I’m not sure who invented the mirror. For brevity purposes, I’ll let you look that one up. I’m not even sure if the mirror was officially invented. Did people used to just peer over the local pond to vaguely see what they looked like? Life used to be hard. But then someone saw their reflection and I’d guess it was the closest humankind has come to an Adam and Eve style realization. This is what that person likely said
I have a weird neck.
Then, they turned around and complained…
I wish they made pants in bootcut.
Ever since that historically accurate moment, we’ve been absolutely fascinated, mortified, and endlessly interested in our appearance. Enamored with the intricacies in ourselves that only we can notice. I’m man enough to admit to it. Embarrassed everyday by the amount of mirrors and reflections I look into - most of the time without even realizing. I’m aware there’s absolutely no reason to do so. Discounting an encounter with high powered winds or buffalo wings, rarely has my appearance changed since I stepped out the front door. But there I am, checking to make sure I look how I intended to…when I saw that one guy from that one thing who reminded me of that type of person I’d like my clothes to say about my lifestyle.

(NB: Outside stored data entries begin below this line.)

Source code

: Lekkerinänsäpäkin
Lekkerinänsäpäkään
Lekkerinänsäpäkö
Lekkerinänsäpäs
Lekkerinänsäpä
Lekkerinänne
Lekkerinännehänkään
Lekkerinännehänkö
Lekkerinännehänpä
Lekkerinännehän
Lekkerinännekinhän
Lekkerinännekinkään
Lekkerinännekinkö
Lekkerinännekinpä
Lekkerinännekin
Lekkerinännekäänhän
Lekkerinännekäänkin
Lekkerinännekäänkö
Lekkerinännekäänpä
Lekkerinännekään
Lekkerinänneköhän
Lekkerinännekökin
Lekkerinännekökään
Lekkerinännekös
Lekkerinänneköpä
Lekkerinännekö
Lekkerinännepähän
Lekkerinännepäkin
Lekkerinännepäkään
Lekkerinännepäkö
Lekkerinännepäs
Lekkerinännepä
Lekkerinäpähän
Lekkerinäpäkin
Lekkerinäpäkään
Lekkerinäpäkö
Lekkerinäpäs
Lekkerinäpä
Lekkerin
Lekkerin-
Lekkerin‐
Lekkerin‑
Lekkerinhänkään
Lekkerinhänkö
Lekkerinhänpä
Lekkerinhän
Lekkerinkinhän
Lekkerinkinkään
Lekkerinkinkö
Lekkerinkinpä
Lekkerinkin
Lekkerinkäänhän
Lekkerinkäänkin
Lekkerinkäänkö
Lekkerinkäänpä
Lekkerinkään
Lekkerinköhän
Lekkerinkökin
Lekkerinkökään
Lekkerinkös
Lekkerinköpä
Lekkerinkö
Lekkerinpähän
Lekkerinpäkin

This may sound sad, vain, and dramatically over-complicated - such as using the term dramatically over-complicated. But it’s true. Pinterest has made a business on it. Stylists have made careers out of it. And now, random hot people on the internet have made 15 seconds out of it. I’m, of course, referring to the fit check. A verbal or many times nonverbal display of what one might be wearing, posted on the internet, and aspirationally consumed by others. The concept of the fit check is versatile - as we all would like to look like somebody. The result of the fit check can be absolutely addicting - as Instagram and Pinterest have my dream hemline boiled down to an algorithmic science. And most importantly, the fit check is surreally satisfying - as those best at it offer up a digestible vignette into the life I could embody, if only Car Seat Headrest played while I strutted up to a propped up phone camera, wearing the perfect pant/jacket/boot/A-Frame trucker hat combination.
But there’s a flaw in the fit check culture we find ourselves relying on to curate our physical appearance. The fitcheck is just a check. A gander. A peak into a life that obviously does not exist as simply tailored as it’s presented. The fits they check have no physical purpose other than to be admired through your screen. That’s where they fit best. But once outside in the world, half those layers you layered just as that one fitcheck layered might have to come off. The pants that look perfect in your mirror might give you a wedgie at your desk chair. If you’re like me, you rock your Mescal shorts to run errands and then realize rugby shorts don’t have pockets. Great style must have great purpose. But if your purpose is not to look real cute for your front-facing camera, it may take a little more work to feel as good as we imagine those tastemakers do on screen.
If a legendary film character’s style is the product of a fictional environment, built by experts in design, with an arsenal of cash, and constructed specifically to make that character look as fucking cool as possible over the course of 2 hours (i.e. The Archduke of Khaki, Crash Davis wearing pleats to the batting cages) the far briefer fit check is that on steroids. Because it’s easy to be a fit god in 15 seconds. But what happens once that fit god steps out the door and say, gets gas at Costco in Burbank? His army fatigues, designed to survive a Soviet Winter, become a gooch sweat nightmare (blog name, called it). Our digital fit god becomes a fit mortal once stepping in the world with the rest of us.
The fitcheck can be useful, surely. Maybe as a reference point. Such as page flipping through a style thesaurus. But truly, your best fits must be uncheckable. They must fit the occasion, whatever that might be. And I’ll take a wild guess that it’s not a photoshoot, alone in front of your bookshelf.
I’d instead advise anyone looking to up their style, not to blindly mimic 15 seconds of relative fiction. This is what separates the fitchecker from the far rarer fitsmith (to be written about at a later date). Such as any great storyteller, the fitchecker simply intends to inspire, not directly instruct, while a true fitsmith feels no need to advertise what suits them out in the wild. Because a true fitsmith knows everyone else is far too obsessed with themselves to even notice. They’ll surely know when it’s right to triple layer and throw on those dank soviet fatigues. Possibly for a trip to the apple orchard this month or a tasteful tailgate. Maybe they’ll tuck a crispy tight tee into denim when it's standing room only at The Moroccan Lounge instead of a night at Tiny's Hi Dive, where in the midst of running the pool table like Newman - it’ll surely pop right out and get all wrinkly. The fitsmith will put on clothing that feels as authentic as it does useful. Fits too pure to ever simply be constructed for the purpose of a check.
Amen... the crucial component of a good fit is the environment that you wear the fit in.